The government on Monday did away with the need for prior approval of foreign direct investment (FDI) in the broadcasting sector, allowing 100% FDI via automatic route for broadcasting carriage services.
This means that direct-to-home (DTH) operators, cable network companies, headend-in-the sky (HITS) operators and mobile television operators can now raise 100% FDI without seeking approval from the Foreign Investment Promotion Board (FIPB).
There are seven DTH operators, two HITS operators, 700 multi-system operators (MSOs) and 60,000 cable operators in the country, according to the Telecom Regulatory Authority of India (Trai).
HITS is a satellite based system to deliver TV channels to cable operators.
The government had raised the foreign investment limit for DTH, cable networks and HITS to 100% from 74% in November 2015, noting that only 49% FDI was allowed through the automatic route. For 100% FDI, companies were required to seek FIPB approval.
In the new policy, the government also said that fresh foreign investment beyond 49% in a company which is not seeking licence or permission from the sectoral ministry will require FIPB approval if there is a change in the ownership pattern or a transfer of stake from existing investors to new foreign investors.
V. Raj Kumar, group general counsel at Den Networks, a Delhi-based cable TV distribution company, said that raising the investment limit is bound to create more opportunities in the sector. “The investment will flow and that’s better for everyone,” he said.
While cable industry executives welcomed the announcement, DTH firms and HITS operators said that it will provide no additional benefit and is premature. “The HITS industry has not even touched the previous 74% FDI limit, let alone 100% and automatic route,” said a senior official at Hinduja Ventures Ltd, declining to be named and adding that this tweak may be a good sign but the industry has to wait and watch. The Hinduja group operates both a digital cable network and a HITS platform.
Harit Nagpal, managing director and chief executive officer at Tata Sky Ltd, agreed, saying 100% FDI via the automatic route is meaningless and will not lead to an increase FDI inflows. He emphasized that the government’s 20% cap on cross-media holding is blocking the inflow of foreign funds.

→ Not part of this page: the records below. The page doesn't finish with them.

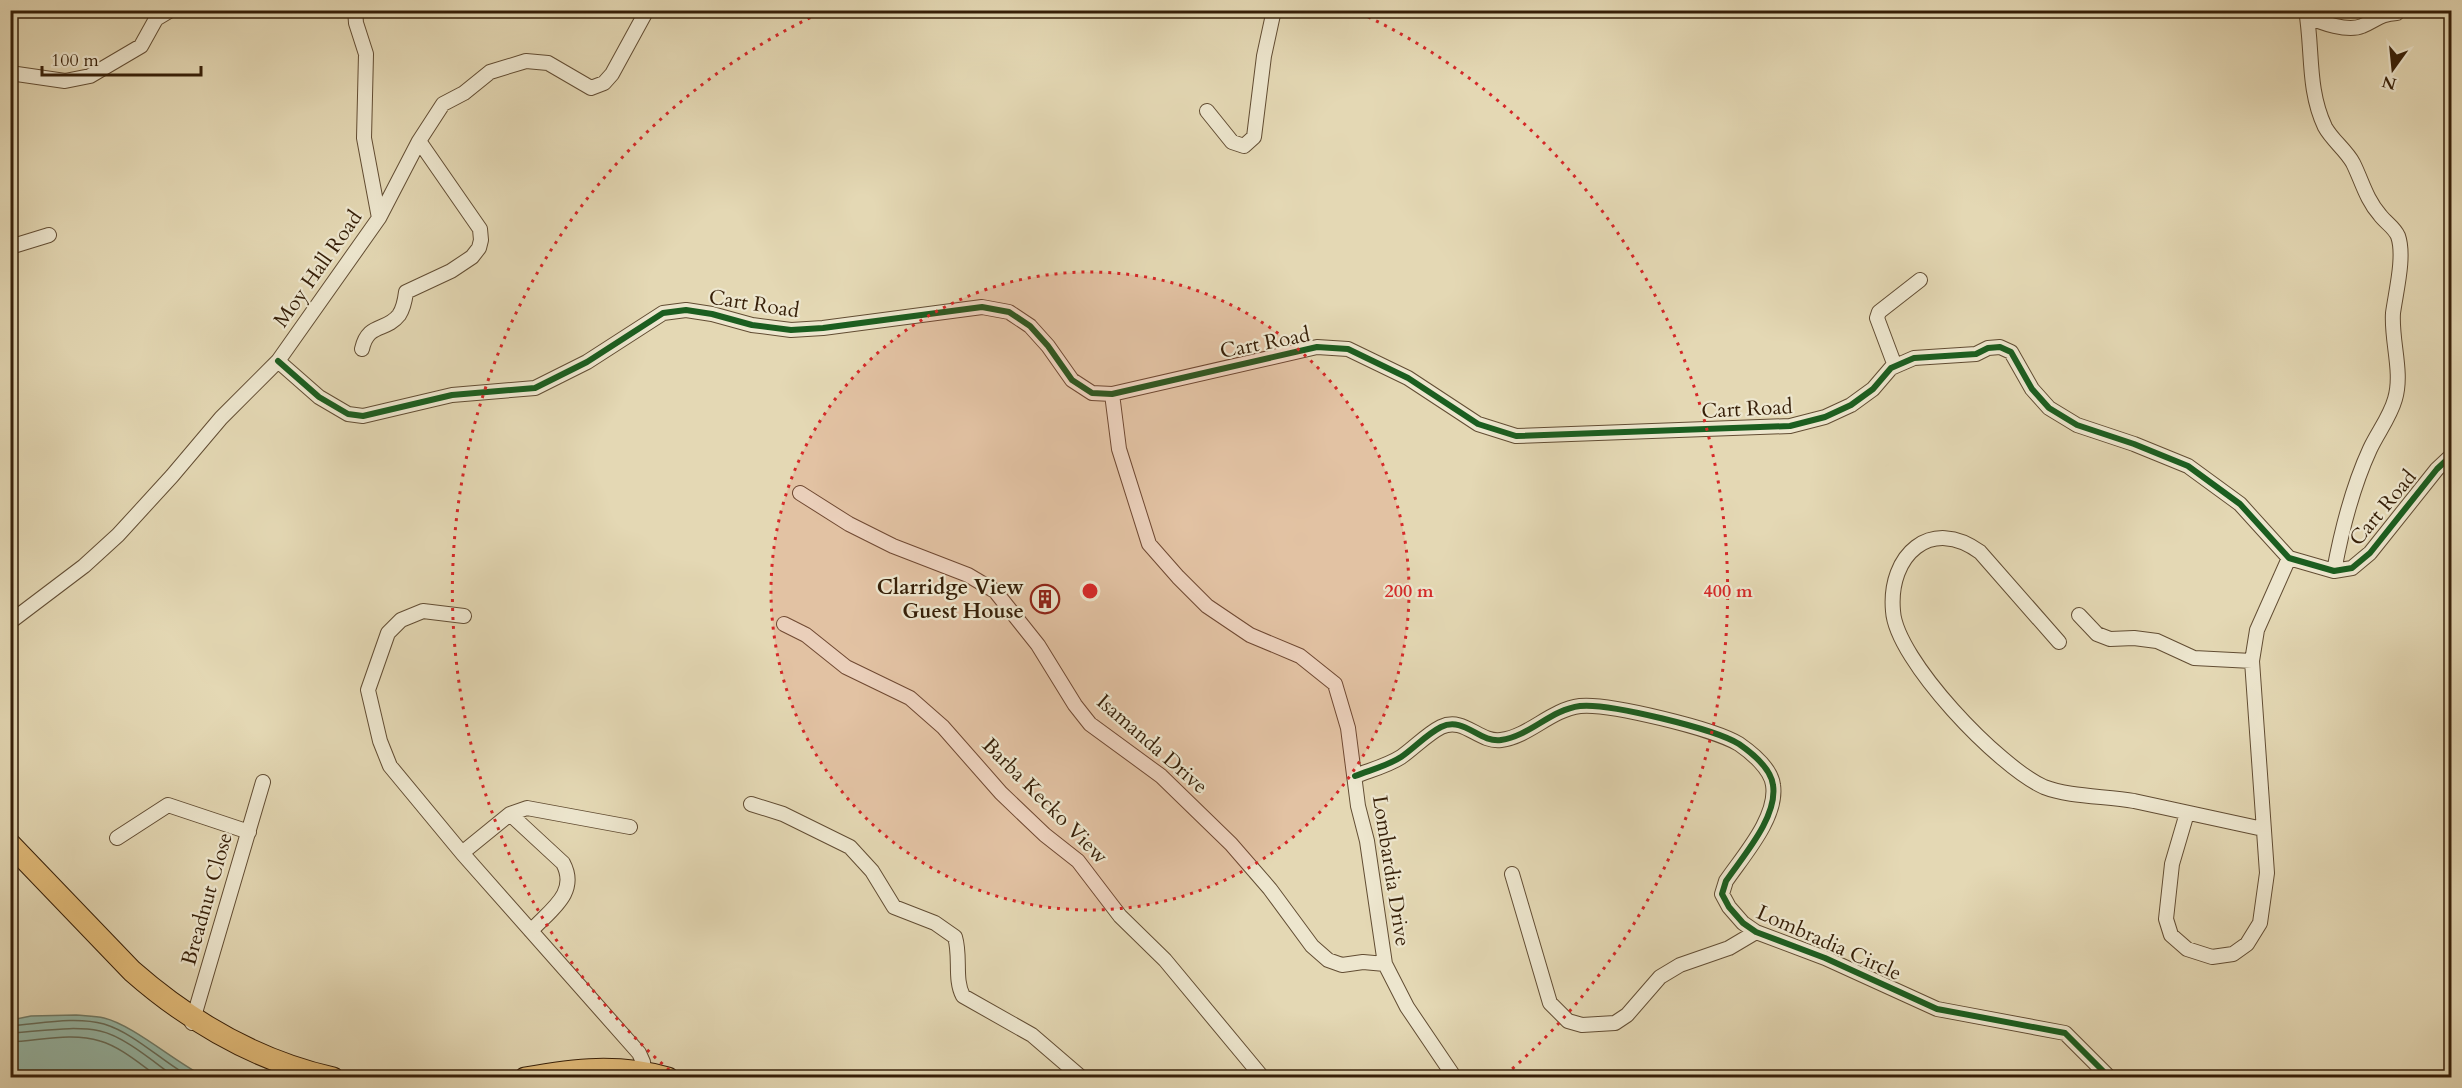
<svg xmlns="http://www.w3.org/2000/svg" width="2462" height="1088" font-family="Cardo,serif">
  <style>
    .water { fill: #96baaa; stroke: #707c69; stroke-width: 1.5 }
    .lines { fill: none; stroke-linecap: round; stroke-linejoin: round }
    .shore { stroke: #666c59; stroke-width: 1.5 }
    .street-casing { stroke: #624d33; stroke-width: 16 }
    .primary-casing { stroke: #361f08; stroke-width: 23 }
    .street { stroke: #ede6ce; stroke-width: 14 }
    .primary { stroke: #e2bc7a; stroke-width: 21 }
    .cycleway-casing { stroke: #ede6ce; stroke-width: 10 }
    .cycleway { stroke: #1b5e20; stroke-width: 6 }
    .ring { fill: none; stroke: #d62828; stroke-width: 3; stroke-dasharray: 3 6 }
    .labels { text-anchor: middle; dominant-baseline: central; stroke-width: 4.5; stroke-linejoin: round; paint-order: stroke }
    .street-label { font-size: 21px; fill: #361f08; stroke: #ede6ce }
    .poi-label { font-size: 21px; font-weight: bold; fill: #361f08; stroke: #ede6ce; text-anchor: end }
    .centre { fill: #d62828; stroke: #ede6ce; stroke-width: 3 }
    .ring-label { font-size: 18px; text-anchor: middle; font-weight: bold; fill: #d62828; stroke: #ede6ce; stroke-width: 4.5; stroke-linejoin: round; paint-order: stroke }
  </style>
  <rect width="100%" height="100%" fill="#e4d8b4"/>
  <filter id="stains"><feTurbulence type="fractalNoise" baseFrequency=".00333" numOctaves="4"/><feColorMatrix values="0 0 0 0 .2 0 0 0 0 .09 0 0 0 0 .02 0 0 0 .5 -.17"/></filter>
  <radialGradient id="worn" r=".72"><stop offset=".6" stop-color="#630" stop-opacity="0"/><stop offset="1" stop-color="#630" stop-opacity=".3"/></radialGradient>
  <path class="water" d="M 76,1015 C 85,1016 95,1016 104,1018 C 133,1025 175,1062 205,1077 L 11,1077 L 11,1020 L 31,1016 Z"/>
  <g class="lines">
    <path class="shore" d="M 10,1026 C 40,1024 74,1016 104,1024 C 136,1034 162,1062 192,1078
      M 10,1033 C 40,1032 70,1025 100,1031 C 124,1036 155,1063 176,1078
      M 10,1042 C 39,1041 71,1032 100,1041 C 121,1047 141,1065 160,1078"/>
    <g class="street-casing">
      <path id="street" d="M 355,10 L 356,23 L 366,54 L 364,138 L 379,218
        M 2306,10 C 2313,50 2307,89 2325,127 C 2332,140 2346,150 2353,163 C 2362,181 2366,199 2380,215 C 2386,223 2394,227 2398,236 C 2405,256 2396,291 2393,313 C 2391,341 2403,372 2395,399 C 2390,417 2378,432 2370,449 C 2352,488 2342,528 2334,571
        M 2307,16 C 2321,23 2348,32 2362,26 C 2377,20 2379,14 2397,13
        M 10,73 L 65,81 L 90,76 L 141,46 L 156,19 L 171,10
        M 1207,111 L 1232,142 L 1244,146 L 1254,137 L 1264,56 L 1274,10
        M 10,247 L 49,235
        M 362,349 C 368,322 386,332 399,315 C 403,309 405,300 406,292 L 451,271 L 472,257 L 479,248 L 481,240 L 480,229 L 419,141
        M 278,361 L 319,397 L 348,414 L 363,416 L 452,395 L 535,388 L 587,362 L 663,313 L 686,310 L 712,314 L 752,325 L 791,330 L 823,328 L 982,307 L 1009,312 L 1030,326 L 1048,346 L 1072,380 L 1092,393 L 1112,394 L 1317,347 L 1348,349 L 1408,378 L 1478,424 L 1516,436 L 1790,426 L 1825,417 L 1851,405 L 1873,389 L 1891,368 L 1914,358 L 1976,354 L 1988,348 L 2000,347 L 2011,352 L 2032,389 L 2049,408 L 2077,425 L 2134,444 L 2188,466 L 2240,504 L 2289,558 L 2334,571 L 2352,568 L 2370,553 L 2437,469 L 2452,455
        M 1895,366 L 1877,318 L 1879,312 L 1920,280
        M 1112,394 L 1119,449 L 1149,544 L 1178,577 L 1207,606 L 1250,635 L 1300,656 L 1335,684 L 1348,728 L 1358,806 L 1367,841 L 1385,964 L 1407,1007 L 1455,1078
        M 800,493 L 849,524 L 893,546 L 968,575 L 995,591 L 1038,645 L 1075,705 L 1090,724 L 1161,776 L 1231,844 L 1270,889 L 1312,946 L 1328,960 L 1342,965 L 1363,962 L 1385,964
        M 2079,615 L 2097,634 L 2110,639 L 2134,638 L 2157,641 L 2194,658 L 2252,661
        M 464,616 L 423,611 L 401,620 L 388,633 L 368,690 L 380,741 L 390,766 L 462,853 L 639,1053 L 643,1062 L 645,1078
        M 10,622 L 84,566 L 118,535 L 172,476 L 221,418 L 278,361 L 379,218 L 419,141 L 443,104 L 464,93 L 490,72 L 526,61 L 548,63 L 591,88 L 604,83 L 612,74 L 647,10
        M 784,624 L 806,635 L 846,667 L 910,698 L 943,727 L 1001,793 L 1045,835 L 1078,861 L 1120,916 L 1165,960 L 1263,1078
        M 2059,642 L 1980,552 C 1931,516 1888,555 1893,611 C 1896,660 1999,767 2044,787 C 2069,797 2107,796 2134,801 C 2177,810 2220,820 2263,829
        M 1355,776 C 1370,770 1387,766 1401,757 C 1414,748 1427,734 1441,727 C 1464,716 1479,743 1501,740 C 1530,736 1550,710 1580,706 C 1609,703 1715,729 1739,744 C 1752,753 1771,769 1773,785 C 1778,817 1743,856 1726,881 L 1722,894 L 1729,907 L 1743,923 L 1756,932 L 1825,958 L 1937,1009 L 2065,1033 L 2110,1078
        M 751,804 L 783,814 L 850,847 L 872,871 L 894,907 L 935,923 L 955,937 C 961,957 954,979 963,996 L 1032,1035 L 1082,1078
        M 2187,813 L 2172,864 L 2166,919 L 2171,935 L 2187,949 L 2212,957 L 2233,954 L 2247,944 L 2260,923 L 2267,873 L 2252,661 L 2257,630 L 2289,558
        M 510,814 L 563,863 C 579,893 550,910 531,931
        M 117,838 L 168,805 L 249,832
        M 462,853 L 510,814 L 527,808 L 630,827
        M 1512,874 L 1550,1003 L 1568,1021 L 1582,1025 L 1615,1023 L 1627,1015 L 1660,977 L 1680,965 L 1729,948 L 1756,932
        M 192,1023 L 263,782
        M 2450,1078 L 2452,1072"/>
    </g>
    <g class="primary-casing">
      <path id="primary" d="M 10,844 L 132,971 C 190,1022 258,1061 333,1078
        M 525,1078 C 575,1069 618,1064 668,1078"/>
    </g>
    <use href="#street" class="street"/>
    <use href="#primary" class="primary"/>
    <g class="cycleway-casing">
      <path id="cycleway" d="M 278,361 L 319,397 L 348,414 L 363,416 L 452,395 L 535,388 L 587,362 L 663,313 L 686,310 L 712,314 L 752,325 L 791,330 L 823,328 L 982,307 L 1009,312 L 1030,326 L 1048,346 L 1072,380 L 1092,393 L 1112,394 L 1317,347 L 1348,349 L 1408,378 L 1478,424 L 1516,436 L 1790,426 L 1825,417 L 1851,405 L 1873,389 L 1891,368 L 1914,358 L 1976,354 L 1988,348 L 2000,347 L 2011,352 L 2032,389 L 2049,408 L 2077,425 L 2134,444 L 2188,466 L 2240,504 L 2289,558 L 2334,571 L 2352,568 L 2370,553 L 2437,469 L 2452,455
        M 1355,776 C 1370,770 1387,766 1401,757 C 1414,748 1427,734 1441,727 C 1464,716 1479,743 1501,740 C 1530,736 1550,710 1580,706 C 1609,703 1715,729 1739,744 C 1752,753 1771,769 1773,785 C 1778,817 1743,856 1726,881 L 1722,894 L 1729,907 L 1743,923 L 1756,932 L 1825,958 L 1937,1009 L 2065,1033 L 2110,1078"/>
    </g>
    <use href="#cycleway" class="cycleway"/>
  </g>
  <circle cx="1090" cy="591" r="319" fill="#d62828" fill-opacity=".12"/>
  <g class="ring">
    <circle cx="1090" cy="591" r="319"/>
    <path d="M676 1076A638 638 0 0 1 820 13M1360 13A638 638 0 0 1 1504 1076"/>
  </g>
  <defs>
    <g id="building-ring" transform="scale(1.5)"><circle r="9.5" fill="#ede6ce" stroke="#8f2418" stroke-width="1.5"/><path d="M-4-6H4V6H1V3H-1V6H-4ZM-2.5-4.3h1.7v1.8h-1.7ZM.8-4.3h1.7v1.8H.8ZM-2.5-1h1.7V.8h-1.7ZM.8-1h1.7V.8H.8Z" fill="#8f2418"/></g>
  </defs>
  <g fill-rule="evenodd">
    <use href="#building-ring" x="1045" y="599"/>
  </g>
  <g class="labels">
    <g class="street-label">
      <text transform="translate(318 269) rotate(-55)">Moy Hall Road</text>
      <text transform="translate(754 304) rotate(9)">Cart Road</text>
      <text transform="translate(1265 343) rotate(-11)">Cart Road</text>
      <text transform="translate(1747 409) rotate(-3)">Cart Road</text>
      <text transform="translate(2383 508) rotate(-50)">Cart Road</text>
      <text transform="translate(1152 744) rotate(41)">Isamanda Drive</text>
      <text transform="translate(1045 801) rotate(45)">Barba Kecko View</text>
      <text transform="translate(1391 871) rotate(81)">Lombardia Drive</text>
      <text transform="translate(207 899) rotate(-74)">Breadnut Close</text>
      <text transform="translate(1829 943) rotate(24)">Lombradia Circle</text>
    </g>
    <g class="poi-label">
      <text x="1024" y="587">Clarridge View<tspan x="1024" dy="24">Guest House</tspan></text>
    </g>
  </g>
  <circle cx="1090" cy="591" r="9" class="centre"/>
  <g class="ring-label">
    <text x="1409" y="597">200 m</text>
    <text x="1728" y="597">400 m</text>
  </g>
  <rect width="2462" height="1088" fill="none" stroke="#e4d8b4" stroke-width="36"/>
  <rect x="12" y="12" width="2438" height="1064" fill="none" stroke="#361f08" stroke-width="3"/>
  <rect x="18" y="18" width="2426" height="1052" fill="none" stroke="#361f08" stroke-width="1.5"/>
  <g transform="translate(2393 69) rotate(195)" stroke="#ede6ce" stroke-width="4.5" paint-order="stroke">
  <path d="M0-4.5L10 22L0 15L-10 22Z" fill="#361f08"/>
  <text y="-9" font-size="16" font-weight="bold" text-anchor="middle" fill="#361f08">N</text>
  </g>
  <path d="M42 66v9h159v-9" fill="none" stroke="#361f08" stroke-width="3"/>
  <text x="51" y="66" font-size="18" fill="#361f08" stroke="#ede6ce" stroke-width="4.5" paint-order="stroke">100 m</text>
  <rect width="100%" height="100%" filter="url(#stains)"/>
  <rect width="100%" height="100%" fill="url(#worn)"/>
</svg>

“Two years ago, Trai had recommended removal of this cap which has not been approved,” he said.
Nagpal added that financial investors are available but they don’t bring value to the business and have a short-term horizon. “We want strategic investors who are already in the media business to bring value. Unless those people are involved, no matter what FDI is allowed, it will not help bring in the requisite investments,” Nagpal said.
Zee group’s DTH firm Dish TV India Ltd said that the government’s statement was not clear and that the company will wait for the detailed report before commenting on the changes.